[Records from a dataset]
—————
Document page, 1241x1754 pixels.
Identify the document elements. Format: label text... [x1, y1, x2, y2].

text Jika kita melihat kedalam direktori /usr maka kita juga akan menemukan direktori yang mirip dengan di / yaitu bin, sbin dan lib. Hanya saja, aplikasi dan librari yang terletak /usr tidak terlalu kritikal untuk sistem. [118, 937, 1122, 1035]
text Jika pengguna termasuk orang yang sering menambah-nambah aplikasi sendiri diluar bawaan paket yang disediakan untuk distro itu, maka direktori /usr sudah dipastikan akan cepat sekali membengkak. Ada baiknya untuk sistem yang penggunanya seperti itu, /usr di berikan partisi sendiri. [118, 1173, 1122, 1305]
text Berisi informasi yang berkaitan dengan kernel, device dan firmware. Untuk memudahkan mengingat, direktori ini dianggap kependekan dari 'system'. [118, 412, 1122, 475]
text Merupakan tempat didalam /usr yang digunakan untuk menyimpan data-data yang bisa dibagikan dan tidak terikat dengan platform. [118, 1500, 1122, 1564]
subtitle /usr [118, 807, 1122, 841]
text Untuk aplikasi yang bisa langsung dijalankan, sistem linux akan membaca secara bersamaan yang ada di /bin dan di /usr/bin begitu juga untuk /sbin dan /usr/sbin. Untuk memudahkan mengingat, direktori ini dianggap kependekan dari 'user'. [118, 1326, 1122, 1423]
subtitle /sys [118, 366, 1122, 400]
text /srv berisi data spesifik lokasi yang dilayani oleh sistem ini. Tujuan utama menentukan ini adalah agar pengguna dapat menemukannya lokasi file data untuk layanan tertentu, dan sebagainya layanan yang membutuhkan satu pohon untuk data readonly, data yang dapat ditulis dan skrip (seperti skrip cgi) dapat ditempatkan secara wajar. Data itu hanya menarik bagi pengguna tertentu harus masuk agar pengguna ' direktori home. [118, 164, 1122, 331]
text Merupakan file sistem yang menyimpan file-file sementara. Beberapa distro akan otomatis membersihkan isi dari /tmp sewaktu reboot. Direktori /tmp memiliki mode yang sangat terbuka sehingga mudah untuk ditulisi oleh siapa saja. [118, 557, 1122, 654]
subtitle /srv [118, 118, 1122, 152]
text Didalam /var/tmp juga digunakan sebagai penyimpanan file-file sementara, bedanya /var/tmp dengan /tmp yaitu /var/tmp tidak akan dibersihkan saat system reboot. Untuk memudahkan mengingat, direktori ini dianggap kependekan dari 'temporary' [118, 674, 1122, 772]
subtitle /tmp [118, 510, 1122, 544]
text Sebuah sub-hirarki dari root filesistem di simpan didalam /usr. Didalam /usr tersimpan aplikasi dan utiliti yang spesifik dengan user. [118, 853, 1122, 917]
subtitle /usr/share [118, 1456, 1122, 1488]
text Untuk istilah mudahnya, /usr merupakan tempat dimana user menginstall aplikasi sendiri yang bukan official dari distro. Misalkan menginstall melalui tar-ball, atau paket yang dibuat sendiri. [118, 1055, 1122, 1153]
—————
Required work: Reproduce every one of the rows above, keeping each line identical to the original.

Answer to this exercise:
Document page, 1241x1754 pixels.
Identify the document elements. Format: label text... [x1, y1, x2, y2].

text Jika kita melihat kedalam direktori /usr maka kita juga akan menemukan direktori yang mirip dengan di / yaitu bin, sbin dan lib. Hanya saja, aplikasi dan librari yang terletak /usr tidak terlalu kritikal untuk sistem. [118, 937, 1122, 1035]
text Jika pengguna termasuk orang yang sering menambah-nambah aplikasi sendiri diluar bawaan paket yang disediakan untuk distro itu, maka direktori /usr sudah dipastikan akan cepat sekali membengkak. Ada baiknya untuk sistem yang penggunanya seperti itu, /usr di berikan partisi sendiri. [118, 1173, 1122, 1305]
text Berisi informasi yang berkaitan dengan kernel, device dan firmware. Untuk memudahkan mengingat, direktori ini dianggap kependekan dari 'system'. [118, 412, 1122, 475]
text Merupakan tempat didalam /usr yang digunakan untuk menyimpan data-data yang bisa dibagikan dan tidak terikat dengan platform. [118, 1500, 1122, 1564]
subtitle /usr [118, 807, 1122, 841]
text Untuk aplikasi yang bisa langsung dijalankan, sistem linux akan membaca secara bersamaan yang ada di /bin dan di /usr/bin begitu juga untuk /sbin dan /usr/sbin. Untuk memudahkan mengingat, direktori ini dianggap kependekan dari 'user'. [118, 1326, 1122, 1423]
subtitle /sys [118, 366, 1122, 400]
text /srv berisi data spesifik lokasi yang dilayani oleh sistem ini. Tujuan utama menentukan ini adalah agar pengguna dapat menemukannya lokasi file data untuk layanan tertentu, dan sebagainya layanan yang membutuhkan satu pohon untuk data readonly, data yang dapat ditulis dan skrip (seperti skrip cgi) dapat ditempatkan secara wajar. Data itu hanya menarik bagi pengguna tertentu harus masuk agar pengguna ' direktori home. [118, 164, 1122, 331]
text Merupakan file sistem yang menyimpan file-file sementara. Beberapa distro akan otomatis membersihkan isi dari /tmp sewaktu reboot. Direktori /tmp memiliki mode yang sangat terbuka sehingga mudah untuk ditulisi oleh siapa saja. [118, 557, 1122, 654]
subtitle /srv [118, 118, 1122, 152]
text Didalam /var/tmp juga digunakan sebagai penyimpanan file-file sementara, bedanya /var/tmp dengan /tmp yaitu /var/tmp tidak akan dibersihkan saat system reboot. Untuk memudahkan mengingat, direktori ini dianggap kependekan dari 'temporary' [118, 674, 1122, 772]
subtitle /tmp [118, 510, 1122, 544]
text Sebuah sub-hirarki dari root filesistem di simpan didalam /usr. Didalam /usr tersimpan aplikasi dan utiliti yang spesifik dengan user. [118, 853, 1122, 917]
subtitle /usr/share [118, 1456, 1122, 1488]
text Untuk istilah mudahnya, /usr merupakan tempat dimana user menginstall aplikasi sendiri yang bukan official dari distro. Misalkan menginstall melalui tar-ball, atau paket yang dibuat sendiri. [118, 1055, 1122, 1153]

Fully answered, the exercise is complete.